[Input records Boundary: Start]
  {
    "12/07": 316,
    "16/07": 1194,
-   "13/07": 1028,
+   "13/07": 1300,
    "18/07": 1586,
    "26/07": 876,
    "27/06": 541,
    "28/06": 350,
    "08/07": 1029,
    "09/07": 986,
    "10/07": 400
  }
[Input records Boundary: End]
[Input records Boundary: Start]
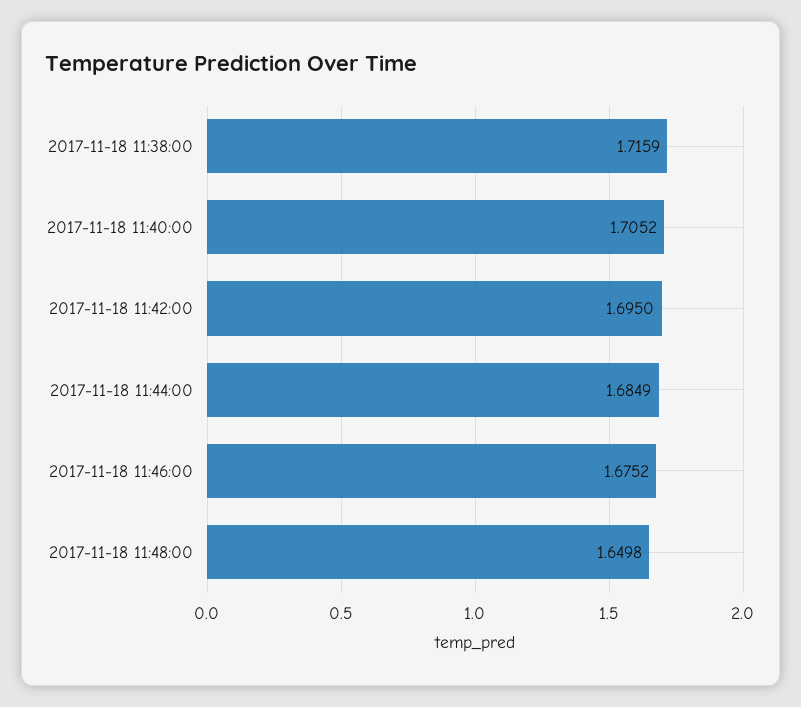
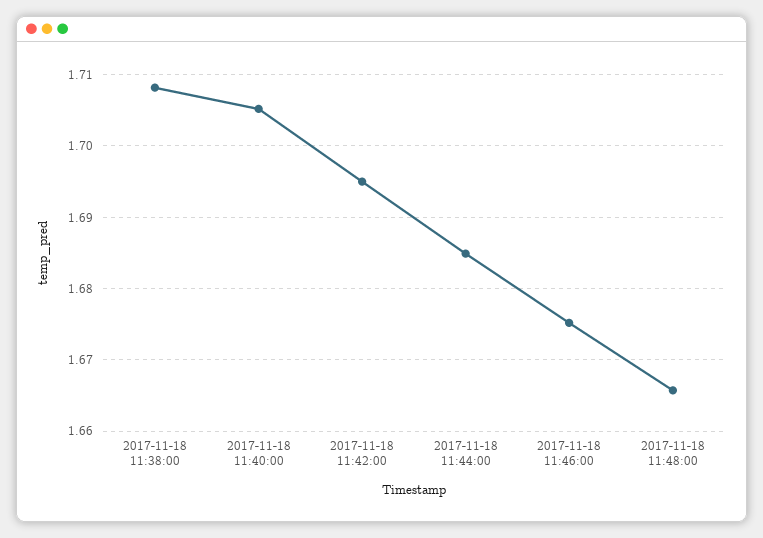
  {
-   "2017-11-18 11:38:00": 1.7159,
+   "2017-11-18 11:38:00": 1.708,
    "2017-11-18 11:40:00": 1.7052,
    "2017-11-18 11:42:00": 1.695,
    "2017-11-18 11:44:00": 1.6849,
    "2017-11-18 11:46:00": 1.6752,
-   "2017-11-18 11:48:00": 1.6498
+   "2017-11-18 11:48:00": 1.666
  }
[Input records Boundary: End]
[Input records Boundary: Start]
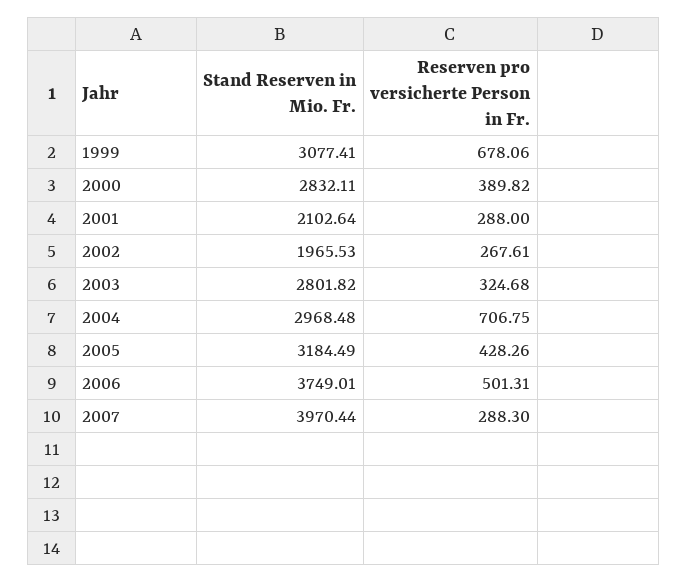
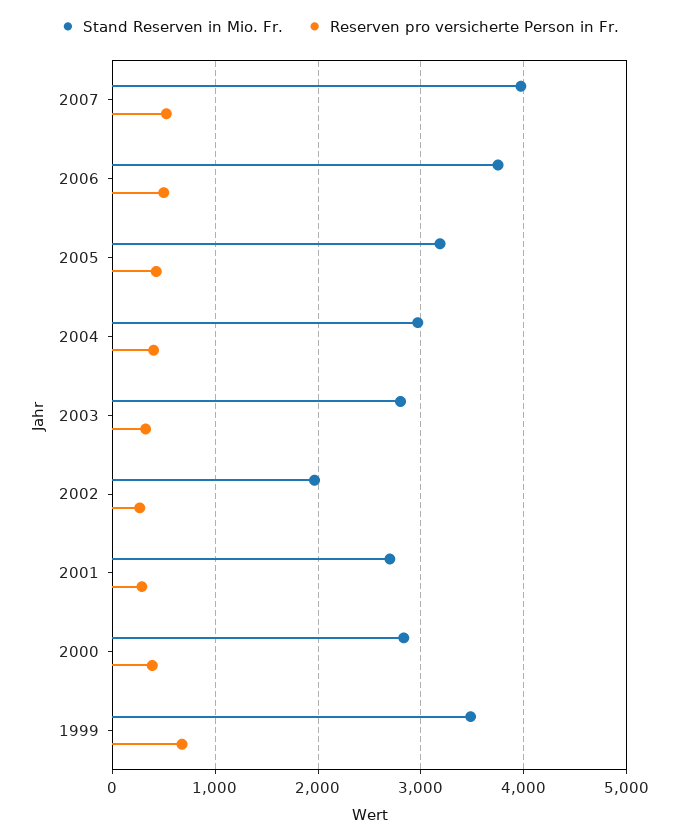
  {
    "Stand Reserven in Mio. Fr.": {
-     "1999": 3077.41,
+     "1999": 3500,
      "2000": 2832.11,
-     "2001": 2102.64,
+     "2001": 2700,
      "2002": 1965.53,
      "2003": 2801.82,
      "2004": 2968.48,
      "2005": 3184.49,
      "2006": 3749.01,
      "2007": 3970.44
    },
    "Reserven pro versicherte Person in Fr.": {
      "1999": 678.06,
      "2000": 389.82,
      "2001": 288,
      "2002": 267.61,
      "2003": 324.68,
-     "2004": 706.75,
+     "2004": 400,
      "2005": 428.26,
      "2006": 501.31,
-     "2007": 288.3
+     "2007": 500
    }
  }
[Input records Boundary: End]
Search the entries for the word "Reserven". Copy each line where it appears.

    "Stand Reserven in Mio. Fr.": {
    "Reserven pro versicherte Person in Fr.": {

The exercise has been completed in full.